== DATASET RECORDS

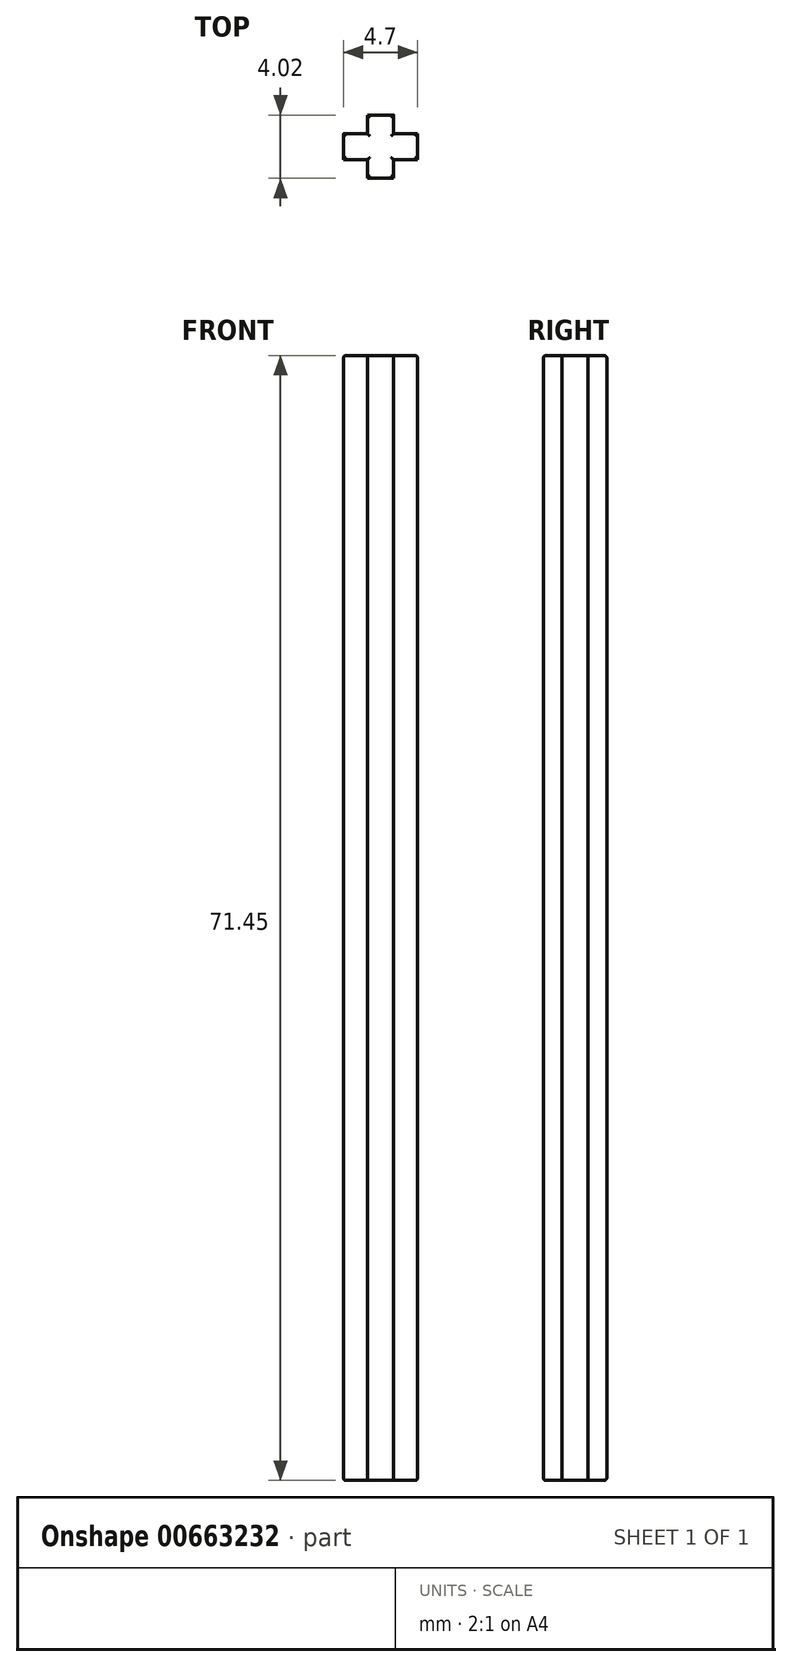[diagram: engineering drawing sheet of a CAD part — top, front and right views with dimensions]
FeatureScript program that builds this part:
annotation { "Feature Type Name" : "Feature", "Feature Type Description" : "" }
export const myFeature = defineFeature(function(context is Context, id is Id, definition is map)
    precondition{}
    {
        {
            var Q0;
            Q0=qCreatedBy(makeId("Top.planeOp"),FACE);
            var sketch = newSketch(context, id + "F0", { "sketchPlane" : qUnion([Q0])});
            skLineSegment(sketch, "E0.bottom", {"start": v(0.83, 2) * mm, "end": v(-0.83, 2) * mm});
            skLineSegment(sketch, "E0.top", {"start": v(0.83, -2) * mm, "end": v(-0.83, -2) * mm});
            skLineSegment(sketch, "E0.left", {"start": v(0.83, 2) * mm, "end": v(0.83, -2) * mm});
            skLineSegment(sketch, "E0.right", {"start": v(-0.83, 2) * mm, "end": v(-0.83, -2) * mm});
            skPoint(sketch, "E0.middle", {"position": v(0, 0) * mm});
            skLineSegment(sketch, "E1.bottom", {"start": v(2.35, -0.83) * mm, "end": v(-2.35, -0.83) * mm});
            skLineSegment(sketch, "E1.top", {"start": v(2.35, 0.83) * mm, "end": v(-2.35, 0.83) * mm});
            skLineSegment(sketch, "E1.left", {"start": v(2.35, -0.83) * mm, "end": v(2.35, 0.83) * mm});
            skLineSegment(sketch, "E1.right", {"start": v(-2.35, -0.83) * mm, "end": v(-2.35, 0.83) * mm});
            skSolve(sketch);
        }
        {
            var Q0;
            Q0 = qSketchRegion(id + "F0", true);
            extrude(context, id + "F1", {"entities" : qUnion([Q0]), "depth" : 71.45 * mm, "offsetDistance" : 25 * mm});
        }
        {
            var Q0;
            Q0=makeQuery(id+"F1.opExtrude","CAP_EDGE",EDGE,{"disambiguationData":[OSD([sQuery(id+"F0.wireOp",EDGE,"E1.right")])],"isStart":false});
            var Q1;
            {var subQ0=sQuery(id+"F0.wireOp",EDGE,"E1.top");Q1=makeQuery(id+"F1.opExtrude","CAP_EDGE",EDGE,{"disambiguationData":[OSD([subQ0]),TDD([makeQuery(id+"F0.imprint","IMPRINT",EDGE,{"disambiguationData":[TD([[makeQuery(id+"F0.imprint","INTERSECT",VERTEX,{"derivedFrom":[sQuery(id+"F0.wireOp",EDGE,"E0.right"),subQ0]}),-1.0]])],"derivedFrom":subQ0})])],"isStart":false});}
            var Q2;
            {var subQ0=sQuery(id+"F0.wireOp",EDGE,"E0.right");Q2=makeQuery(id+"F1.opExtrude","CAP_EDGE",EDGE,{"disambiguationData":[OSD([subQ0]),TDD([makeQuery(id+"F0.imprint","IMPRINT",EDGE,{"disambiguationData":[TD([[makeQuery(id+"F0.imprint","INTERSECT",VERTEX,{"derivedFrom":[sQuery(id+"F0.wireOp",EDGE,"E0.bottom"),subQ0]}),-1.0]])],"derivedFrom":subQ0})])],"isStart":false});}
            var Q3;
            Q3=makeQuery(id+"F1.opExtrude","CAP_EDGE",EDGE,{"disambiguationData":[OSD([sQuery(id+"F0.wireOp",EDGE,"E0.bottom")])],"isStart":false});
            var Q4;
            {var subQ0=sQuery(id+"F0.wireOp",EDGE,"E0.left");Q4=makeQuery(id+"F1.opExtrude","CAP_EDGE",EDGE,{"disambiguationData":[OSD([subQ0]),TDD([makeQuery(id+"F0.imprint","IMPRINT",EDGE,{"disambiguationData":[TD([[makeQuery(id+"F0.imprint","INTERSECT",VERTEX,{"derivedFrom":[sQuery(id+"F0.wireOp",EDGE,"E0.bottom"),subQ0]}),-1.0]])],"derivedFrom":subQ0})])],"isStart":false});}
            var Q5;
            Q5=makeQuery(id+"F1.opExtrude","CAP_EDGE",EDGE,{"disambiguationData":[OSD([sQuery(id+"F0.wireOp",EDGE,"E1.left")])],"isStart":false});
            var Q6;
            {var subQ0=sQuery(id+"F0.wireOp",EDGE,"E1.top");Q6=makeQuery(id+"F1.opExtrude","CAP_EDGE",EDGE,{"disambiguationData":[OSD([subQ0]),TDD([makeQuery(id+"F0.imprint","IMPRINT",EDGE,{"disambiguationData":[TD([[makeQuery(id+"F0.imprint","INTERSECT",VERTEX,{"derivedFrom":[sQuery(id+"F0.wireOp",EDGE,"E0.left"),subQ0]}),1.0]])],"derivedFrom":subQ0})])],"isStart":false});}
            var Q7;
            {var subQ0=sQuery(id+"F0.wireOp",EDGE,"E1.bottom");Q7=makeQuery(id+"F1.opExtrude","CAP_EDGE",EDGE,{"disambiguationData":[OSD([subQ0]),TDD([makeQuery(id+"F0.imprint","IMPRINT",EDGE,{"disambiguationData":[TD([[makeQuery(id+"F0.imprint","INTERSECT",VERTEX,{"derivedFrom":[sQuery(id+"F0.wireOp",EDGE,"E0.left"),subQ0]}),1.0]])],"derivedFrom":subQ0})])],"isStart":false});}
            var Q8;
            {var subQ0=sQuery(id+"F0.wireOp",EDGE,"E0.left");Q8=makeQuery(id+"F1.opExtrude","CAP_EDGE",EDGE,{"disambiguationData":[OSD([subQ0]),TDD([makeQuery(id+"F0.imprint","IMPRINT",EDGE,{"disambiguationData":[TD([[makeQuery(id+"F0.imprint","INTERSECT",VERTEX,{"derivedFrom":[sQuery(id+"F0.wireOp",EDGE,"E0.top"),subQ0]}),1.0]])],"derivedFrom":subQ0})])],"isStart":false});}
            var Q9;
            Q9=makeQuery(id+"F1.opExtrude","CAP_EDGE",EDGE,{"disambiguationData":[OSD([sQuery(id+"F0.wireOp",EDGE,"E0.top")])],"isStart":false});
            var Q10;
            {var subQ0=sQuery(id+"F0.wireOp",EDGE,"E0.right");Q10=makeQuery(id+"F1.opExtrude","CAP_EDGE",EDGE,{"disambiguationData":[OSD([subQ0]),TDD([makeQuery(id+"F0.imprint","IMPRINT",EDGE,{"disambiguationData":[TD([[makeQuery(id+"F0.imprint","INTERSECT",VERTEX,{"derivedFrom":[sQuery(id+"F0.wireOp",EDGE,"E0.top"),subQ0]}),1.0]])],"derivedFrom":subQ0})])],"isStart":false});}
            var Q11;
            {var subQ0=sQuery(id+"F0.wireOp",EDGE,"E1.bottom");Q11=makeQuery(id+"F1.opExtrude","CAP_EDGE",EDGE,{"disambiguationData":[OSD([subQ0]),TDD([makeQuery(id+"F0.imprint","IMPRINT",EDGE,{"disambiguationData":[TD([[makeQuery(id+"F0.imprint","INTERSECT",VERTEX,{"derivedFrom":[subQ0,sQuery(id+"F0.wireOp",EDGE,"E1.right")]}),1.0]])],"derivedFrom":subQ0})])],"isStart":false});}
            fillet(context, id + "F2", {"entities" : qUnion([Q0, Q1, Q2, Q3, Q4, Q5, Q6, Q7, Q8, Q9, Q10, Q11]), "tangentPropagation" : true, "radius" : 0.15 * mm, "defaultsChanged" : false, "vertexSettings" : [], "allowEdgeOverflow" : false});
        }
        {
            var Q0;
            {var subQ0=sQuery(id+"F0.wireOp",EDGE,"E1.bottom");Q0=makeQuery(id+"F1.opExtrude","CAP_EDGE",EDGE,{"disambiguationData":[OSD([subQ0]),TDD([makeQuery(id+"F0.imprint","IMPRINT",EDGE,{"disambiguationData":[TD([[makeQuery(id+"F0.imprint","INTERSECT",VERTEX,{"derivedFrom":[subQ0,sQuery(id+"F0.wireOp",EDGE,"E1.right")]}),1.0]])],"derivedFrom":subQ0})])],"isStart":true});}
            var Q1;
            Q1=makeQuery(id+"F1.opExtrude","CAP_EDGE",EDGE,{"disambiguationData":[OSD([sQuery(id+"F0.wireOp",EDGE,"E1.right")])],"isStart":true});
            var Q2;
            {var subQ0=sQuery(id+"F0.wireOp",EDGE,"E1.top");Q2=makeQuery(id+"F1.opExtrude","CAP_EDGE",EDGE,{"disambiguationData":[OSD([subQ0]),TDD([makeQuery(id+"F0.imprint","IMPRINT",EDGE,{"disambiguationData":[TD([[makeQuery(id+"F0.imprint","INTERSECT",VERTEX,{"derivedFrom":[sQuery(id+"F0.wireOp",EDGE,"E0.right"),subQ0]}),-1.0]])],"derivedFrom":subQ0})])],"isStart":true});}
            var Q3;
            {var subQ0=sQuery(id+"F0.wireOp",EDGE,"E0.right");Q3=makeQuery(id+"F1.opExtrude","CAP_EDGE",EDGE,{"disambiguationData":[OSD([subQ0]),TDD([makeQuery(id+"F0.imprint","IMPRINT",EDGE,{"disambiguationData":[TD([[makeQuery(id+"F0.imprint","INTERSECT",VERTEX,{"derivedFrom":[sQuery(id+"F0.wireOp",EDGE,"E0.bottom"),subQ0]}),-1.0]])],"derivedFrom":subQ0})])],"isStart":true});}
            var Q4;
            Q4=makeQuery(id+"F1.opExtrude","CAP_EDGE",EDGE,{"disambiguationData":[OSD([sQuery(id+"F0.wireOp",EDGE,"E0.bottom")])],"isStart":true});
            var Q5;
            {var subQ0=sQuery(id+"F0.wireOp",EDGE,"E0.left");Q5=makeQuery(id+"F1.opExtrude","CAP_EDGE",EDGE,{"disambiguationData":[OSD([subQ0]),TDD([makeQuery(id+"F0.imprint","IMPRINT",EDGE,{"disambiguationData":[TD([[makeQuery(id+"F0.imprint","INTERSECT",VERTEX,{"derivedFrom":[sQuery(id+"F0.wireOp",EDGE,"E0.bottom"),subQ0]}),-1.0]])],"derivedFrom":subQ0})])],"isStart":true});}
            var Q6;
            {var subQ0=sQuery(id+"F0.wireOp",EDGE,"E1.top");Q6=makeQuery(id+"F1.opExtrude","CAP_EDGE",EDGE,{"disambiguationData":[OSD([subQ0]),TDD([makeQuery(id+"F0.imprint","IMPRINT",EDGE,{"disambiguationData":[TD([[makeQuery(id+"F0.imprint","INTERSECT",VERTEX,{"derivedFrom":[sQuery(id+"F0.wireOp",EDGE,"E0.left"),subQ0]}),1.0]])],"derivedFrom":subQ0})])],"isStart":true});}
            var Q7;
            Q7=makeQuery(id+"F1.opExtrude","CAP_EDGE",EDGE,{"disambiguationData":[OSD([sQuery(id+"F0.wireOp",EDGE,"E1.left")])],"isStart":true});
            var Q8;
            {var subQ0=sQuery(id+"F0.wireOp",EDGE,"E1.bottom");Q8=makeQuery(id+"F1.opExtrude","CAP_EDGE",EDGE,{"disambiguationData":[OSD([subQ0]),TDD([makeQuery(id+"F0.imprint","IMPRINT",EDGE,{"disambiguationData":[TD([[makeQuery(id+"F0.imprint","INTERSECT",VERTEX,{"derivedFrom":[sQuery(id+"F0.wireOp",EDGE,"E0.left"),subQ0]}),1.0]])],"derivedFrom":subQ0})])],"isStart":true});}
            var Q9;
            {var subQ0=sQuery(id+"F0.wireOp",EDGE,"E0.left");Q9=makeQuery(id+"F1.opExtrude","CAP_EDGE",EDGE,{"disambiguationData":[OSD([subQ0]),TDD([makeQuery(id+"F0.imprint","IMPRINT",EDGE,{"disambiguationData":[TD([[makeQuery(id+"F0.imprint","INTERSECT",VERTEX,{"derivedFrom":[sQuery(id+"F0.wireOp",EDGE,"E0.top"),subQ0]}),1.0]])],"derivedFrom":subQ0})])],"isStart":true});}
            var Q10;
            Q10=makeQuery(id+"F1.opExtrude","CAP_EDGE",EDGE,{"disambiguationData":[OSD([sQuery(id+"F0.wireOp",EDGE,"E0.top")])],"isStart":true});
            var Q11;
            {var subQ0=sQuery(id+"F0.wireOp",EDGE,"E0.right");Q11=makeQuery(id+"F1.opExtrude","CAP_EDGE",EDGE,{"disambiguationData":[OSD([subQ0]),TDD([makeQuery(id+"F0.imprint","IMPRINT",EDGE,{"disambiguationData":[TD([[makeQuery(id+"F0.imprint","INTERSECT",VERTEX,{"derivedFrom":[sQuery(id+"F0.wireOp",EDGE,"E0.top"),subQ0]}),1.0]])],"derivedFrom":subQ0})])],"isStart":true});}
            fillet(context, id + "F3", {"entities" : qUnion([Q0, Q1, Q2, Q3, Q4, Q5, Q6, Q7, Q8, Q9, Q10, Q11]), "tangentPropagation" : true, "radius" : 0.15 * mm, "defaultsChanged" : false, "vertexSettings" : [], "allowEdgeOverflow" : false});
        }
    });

====
== DATASET RECORDS

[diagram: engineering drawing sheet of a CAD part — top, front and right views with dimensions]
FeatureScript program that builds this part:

====

_TASK REQUIREMENTS_. Pull out every line in the records above that contains the string "tangentPropagation".

_EXERCISE RESPONSE_.
            fillet(context, id + "F2", {"entities" : qUnion([Q0, Q1, Q2, Q3, Q4, Q5, Q6, Q7, Q8, Q9, Q10, Q11]), "tangentPropagation" : true, "radius" : 0.15 * mm, "defaultsChanged" : false, "vertexSettings" : [], "allowEdgeOverflow" : false});
            fillet(context, id + "F3", {"entities" : qUnion([Q0, Q1, Q2, Q3, Q4, Q5, Q6, Q7, Q8, Q9, Q10, Q11]), "tangentPropagation" : true, "radius" : 0.15 * mm, "defaultsChanged" : false, "vertexSettings" : [], "allowEdgeOverflow" : false});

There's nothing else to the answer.